**本文抜粋**:
>>>

原因がわかれば、それを除去したり、そこから離れたりすればよいわけです。
しかしアレルギーの原因追及は簡単ではなく、医学の力が必要になります。
医療機関で行なっているアレルギー検査の種類と内容、費用について解説します。
なぜ原因の特定は難しいのか
アレルギー反応の原因となる物質のことをアレルゲンといいます。
小麦アレルギーの人は、小麦粉がアレルゲンになるので、パンやうどんなどを食べるとアレルギー反応が起きます。
「小麦粉=アレルゲン」であれば単純明快に感じますが、治療現場での原因特定はもっと複雑です。
例えば、パンと牛乳を口にしてアレルギー反応が起きた場合、小麦粉も牛乳もアレルゲンになりえるので、検査しないと特定できません。
また、猫を飼っている家のなかでパンと牛乳を口にした場合、小麦粉、牛乳に加えて、猫のタンパク質、ダニ、ハウスダストもアレルゲン候補になり、特定はさらに困難になります。
アレルギー反応は複雑な経過を経て発生するので、原因特定が難しくなります。
MAST36、MAST48mix検査
MAST36検査とMAST48mix検査の正式名称は、特異的IgE検査といい、患者さんから血液を採取してアレルゲンを調べます。36と48は、特定できるアレルゲンの数です。
MAST36検査でわかるのは次の36個のアレルゲンです。

<<<

アレルギー検査に関する本文に基づき、次の問いに答えてください。
1. アレルギー反応の原因となる物質は何と呼ばれますか。
2. 猫を飼っている家のなかでパンと牛乳を口にした場合、小麦粉と牛乳に加えてアレルゲン候補になるものは何ですか。
3. MAST36検査とMAST48mix検査の正式名称は何ですか。
エントリはこの課題には一切関係しません。

(保存済みエントリ)
>>>

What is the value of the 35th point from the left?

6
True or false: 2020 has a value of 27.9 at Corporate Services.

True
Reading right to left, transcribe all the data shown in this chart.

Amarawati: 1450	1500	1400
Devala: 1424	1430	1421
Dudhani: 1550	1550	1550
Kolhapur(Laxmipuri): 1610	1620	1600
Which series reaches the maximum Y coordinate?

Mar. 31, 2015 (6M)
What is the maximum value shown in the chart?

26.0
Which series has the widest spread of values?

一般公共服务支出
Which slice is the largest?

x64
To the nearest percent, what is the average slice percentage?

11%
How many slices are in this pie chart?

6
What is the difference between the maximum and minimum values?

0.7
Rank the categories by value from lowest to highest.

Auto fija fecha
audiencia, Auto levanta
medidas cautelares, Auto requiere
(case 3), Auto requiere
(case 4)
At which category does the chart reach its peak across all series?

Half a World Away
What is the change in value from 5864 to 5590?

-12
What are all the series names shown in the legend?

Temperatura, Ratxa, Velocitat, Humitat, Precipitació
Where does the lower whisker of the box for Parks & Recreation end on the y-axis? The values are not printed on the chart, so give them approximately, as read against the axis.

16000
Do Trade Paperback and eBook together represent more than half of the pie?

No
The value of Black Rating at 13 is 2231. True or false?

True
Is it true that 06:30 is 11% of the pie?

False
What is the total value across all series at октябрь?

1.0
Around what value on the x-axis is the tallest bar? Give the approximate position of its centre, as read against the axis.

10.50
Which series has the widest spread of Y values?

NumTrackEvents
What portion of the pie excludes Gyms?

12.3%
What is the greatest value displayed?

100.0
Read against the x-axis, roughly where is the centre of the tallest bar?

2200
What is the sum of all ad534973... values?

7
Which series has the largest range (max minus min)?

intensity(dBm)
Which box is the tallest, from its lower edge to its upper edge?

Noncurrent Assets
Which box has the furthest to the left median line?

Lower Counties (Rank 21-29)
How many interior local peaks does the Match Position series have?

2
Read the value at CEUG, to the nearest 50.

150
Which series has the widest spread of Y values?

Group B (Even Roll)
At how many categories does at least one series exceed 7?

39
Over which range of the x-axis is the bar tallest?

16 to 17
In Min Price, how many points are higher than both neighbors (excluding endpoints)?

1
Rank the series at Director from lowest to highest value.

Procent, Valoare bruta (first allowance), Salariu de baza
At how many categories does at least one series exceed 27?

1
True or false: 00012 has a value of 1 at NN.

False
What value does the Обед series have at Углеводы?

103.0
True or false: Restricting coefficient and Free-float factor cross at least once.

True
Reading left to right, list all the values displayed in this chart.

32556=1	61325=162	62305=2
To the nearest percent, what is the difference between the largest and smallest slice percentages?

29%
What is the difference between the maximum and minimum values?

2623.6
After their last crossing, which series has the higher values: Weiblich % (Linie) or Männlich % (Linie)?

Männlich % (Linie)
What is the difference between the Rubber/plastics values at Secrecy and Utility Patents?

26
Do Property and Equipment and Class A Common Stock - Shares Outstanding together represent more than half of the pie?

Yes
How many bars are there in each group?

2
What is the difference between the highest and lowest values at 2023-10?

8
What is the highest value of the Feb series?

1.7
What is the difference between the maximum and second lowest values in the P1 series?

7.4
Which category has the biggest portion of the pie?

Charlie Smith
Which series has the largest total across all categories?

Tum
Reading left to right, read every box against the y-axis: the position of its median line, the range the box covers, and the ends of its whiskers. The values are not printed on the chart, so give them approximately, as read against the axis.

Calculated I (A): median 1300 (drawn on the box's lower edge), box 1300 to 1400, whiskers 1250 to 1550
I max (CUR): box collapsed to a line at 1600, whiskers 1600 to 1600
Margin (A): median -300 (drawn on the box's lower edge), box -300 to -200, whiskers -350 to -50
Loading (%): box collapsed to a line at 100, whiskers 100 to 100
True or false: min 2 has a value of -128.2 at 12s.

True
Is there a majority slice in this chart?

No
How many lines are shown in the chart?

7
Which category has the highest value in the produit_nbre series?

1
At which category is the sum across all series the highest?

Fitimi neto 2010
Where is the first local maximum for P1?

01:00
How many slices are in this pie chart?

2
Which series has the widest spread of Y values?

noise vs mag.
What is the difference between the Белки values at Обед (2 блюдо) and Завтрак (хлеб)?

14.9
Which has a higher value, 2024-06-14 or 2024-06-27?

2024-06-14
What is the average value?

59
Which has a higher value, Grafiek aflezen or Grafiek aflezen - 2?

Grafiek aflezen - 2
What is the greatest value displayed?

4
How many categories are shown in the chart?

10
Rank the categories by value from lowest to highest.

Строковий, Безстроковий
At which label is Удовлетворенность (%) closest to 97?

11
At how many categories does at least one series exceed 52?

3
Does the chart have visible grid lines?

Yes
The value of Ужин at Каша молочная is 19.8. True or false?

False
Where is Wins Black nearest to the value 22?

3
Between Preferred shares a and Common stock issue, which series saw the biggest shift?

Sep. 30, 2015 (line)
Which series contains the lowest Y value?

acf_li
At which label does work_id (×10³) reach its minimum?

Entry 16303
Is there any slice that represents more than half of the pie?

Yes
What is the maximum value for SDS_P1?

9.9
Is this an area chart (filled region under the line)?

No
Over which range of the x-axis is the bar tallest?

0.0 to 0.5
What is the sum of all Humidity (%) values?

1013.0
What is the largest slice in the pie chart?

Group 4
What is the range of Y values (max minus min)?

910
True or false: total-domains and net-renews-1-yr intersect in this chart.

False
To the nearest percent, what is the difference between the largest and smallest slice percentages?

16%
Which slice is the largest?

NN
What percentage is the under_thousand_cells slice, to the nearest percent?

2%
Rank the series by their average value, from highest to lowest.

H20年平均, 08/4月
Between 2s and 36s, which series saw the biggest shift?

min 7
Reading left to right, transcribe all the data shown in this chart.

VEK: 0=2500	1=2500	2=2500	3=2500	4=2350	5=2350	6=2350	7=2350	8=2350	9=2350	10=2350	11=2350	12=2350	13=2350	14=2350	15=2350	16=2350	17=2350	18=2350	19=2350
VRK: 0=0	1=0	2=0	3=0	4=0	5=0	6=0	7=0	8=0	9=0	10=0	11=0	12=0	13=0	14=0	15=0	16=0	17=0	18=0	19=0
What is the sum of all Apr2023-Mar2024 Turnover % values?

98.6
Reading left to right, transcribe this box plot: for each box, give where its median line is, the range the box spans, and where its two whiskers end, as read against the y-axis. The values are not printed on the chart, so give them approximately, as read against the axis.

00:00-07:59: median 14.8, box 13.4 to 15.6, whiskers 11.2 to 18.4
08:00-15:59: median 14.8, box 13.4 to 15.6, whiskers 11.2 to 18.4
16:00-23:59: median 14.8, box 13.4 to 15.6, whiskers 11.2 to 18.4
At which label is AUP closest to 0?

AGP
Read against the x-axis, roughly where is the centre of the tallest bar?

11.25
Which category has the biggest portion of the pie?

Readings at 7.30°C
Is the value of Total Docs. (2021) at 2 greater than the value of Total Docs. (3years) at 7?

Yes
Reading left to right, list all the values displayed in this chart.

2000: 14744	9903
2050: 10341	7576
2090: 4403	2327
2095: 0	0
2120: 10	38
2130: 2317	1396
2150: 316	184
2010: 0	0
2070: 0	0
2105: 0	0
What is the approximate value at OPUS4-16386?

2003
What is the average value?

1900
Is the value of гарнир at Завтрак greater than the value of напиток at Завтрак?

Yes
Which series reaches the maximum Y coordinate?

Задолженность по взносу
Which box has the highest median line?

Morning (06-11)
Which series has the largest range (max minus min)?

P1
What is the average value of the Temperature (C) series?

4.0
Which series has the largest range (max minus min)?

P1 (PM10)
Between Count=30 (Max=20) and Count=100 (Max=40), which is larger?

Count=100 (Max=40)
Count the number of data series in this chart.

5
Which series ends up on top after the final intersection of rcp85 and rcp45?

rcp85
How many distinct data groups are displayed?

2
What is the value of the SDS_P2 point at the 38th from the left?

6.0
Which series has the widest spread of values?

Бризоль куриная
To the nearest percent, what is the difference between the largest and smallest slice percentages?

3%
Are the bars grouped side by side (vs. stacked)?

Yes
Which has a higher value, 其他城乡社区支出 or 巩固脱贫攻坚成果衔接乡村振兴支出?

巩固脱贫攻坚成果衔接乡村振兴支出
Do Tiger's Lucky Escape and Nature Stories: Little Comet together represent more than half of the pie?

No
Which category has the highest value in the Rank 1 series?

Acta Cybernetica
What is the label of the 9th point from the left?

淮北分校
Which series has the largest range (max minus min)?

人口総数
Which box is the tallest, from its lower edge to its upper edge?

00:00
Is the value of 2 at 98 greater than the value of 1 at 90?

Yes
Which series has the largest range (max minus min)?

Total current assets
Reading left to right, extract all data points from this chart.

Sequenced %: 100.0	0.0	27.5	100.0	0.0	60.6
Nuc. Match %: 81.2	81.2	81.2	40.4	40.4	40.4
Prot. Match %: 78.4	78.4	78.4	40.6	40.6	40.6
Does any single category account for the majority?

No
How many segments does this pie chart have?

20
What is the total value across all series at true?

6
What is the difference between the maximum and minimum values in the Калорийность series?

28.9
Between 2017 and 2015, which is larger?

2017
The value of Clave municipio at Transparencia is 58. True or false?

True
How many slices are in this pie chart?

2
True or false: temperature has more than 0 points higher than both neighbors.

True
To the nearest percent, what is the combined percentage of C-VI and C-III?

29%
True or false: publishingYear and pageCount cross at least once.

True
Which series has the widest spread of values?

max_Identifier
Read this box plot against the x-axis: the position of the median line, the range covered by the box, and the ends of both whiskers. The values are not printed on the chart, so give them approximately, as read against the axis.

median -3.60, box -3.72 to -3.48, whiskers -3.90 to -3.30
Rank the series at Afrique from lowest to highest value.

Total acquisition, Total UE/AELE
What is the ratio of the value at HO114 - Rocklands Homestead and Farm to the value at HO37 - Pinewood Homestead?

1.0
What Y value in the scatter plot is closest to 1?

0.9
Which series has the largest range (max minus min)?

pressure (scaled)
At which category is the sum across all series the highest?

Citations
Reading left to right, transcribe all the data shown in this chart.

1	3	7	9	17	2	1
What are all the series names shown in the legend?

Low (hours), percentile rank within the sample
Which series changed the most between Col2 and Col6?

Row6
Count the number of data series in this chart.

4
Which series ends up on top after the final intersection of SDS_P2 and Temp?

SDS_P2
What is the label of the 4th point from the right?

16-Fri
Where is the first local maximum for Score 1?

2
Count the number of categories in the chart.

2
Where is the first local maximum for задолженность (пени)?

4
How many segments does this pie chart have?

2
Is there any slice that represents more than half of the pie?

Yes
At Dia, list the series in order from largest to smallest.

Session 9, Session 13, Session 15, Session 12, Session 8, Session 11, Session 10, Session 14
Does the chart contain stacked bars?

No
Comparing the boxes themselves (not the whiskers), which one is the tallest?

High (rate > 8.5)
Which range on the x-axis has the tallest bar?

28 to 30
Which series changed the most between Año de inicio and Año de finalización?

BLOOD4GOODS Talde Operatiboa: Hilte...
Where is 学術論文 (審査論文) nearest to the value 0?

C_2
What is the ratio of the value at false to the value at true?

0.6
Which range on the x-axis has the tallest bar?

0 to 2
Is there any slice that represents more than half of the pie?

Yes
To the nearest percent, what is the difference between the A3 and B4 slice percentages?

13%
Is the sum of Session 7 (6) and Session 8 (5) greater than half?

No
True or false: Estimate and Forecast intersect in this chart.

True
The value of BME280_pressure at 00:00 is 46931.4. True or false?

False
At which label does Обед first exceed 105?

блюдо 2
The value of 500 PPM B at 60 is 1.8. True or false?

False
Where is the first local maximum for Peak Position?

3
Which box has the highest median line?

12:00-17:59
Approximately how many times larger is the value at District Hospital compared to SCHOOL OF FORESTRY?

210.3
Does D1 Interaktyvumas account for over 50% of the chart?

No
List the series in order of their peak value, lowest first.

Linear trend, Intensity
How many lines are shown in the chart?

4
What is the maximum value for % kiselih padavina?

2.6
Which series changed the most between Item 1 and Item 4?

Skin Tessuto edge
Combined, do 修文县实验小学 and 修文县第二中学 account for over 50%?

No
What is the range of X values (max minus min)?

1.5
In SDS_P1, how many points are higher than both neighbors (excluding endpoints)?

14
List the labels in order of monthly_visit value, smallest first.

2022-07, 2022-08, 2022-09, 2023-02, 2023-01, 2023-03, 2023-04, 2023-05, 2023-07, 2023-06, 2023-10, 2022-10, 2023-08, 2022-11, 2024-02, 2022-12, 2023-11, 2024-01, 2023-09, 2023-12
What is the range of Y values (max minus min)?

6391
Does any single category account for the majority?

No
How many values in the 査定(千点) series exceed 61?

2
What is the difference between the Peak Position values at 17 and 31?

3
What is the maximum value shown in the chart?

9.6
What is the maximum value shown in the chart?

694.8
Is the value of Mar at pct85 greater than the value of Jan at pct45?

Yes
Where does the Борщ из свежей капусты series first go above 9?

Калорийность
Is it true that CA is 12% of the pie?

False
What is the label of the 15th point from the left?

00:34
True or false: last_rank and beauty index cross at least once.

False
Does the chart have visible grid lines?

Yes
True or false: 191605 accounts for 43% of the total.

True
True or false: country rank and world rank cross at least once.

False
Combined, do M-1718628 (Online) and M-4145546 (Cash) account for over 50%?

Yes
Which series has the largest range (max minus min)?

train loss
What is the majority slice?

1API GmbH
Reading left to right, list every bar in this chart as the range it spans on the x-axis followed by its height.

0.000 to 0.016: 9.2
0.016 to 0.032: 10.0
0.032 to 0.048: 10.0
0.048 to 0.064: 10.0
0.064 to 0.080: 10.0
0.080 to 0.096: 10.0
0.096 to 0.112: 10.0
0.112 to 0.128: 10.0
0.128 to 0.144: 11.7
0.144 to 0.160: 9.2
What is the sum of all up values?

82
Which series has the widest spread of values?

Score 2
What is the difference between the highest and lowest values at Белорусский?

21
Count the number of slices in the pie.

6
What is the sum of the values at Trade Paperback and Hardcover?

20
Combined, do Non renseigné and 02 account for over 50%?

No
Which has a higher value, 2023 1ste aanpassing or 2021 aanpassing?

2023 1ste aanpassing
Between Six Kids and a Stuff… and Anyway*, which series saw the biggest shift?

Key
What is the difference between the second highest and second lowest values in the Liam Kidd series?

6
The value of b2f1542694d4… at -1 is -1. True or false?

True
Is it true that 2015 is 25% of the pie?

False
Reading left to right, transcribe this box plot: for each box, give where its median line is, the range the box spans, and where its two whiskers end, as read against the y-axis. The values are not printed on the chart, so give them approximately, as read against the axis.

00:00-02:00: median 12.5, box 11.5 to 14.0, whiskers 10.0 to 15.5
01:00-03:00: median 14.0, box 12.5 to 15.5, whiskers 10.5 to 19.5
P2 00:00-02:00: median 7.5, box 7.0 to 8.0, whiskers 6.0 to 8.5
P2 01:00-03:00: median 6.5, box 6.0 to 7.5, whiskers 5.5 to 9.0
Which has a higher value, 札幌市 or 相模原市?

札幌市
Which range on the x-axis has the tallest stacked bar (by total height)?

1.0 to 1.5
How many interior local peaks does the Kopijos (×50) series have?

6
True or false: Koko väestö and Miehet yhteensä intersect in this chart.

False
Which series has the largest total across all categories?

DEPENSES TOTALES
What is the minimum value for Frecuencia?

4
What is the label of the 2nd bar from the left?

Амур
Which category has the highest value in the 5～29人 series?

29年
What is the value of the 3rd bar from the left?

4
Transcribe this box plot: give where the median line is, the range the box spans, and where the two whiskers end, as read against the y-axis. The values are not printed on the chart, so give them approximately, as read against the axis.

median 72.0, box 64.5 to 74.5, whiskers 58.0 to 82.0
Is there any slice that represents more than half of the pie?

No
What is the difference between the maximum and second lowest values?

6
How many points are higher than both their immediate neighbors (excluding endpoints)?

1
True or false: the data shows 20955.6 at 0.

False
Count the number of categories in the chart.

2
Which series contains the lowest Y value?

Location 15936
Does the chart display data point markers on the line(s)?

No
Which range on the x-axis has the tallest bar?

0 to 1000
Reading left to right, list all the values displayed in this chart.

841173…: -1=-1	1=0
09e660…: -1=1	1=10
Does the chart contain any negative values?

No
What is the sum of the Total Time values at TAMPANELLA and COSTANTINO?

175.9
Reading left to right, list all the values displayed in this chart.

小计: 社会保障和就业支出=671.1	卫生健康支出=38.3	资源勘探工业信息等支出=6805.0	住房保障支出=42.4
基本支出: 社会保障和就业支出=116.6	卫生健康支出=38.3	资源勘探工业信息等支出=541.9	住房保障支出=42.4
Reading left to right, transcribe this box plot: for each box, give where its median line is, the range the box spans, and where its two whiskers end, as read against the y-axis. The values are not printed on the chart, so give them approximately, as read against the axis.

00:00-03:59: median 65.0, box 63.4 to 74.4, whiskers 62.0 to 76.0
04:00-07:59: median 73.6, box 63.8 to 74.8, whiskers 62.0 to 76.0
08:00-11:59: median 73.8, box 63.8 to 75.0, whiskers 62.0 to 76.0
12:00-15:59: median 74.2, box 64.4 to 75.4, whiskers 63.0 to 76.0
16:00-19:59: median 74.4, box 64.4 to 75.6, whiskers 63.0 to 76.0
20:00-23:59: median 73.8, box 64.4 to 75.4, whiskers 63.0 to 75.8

<<<

**本問の解答**:
1. アレルゲン
2. 猫のタンパク質、ダニ、ハウスダスト
3. 特異的IgE検査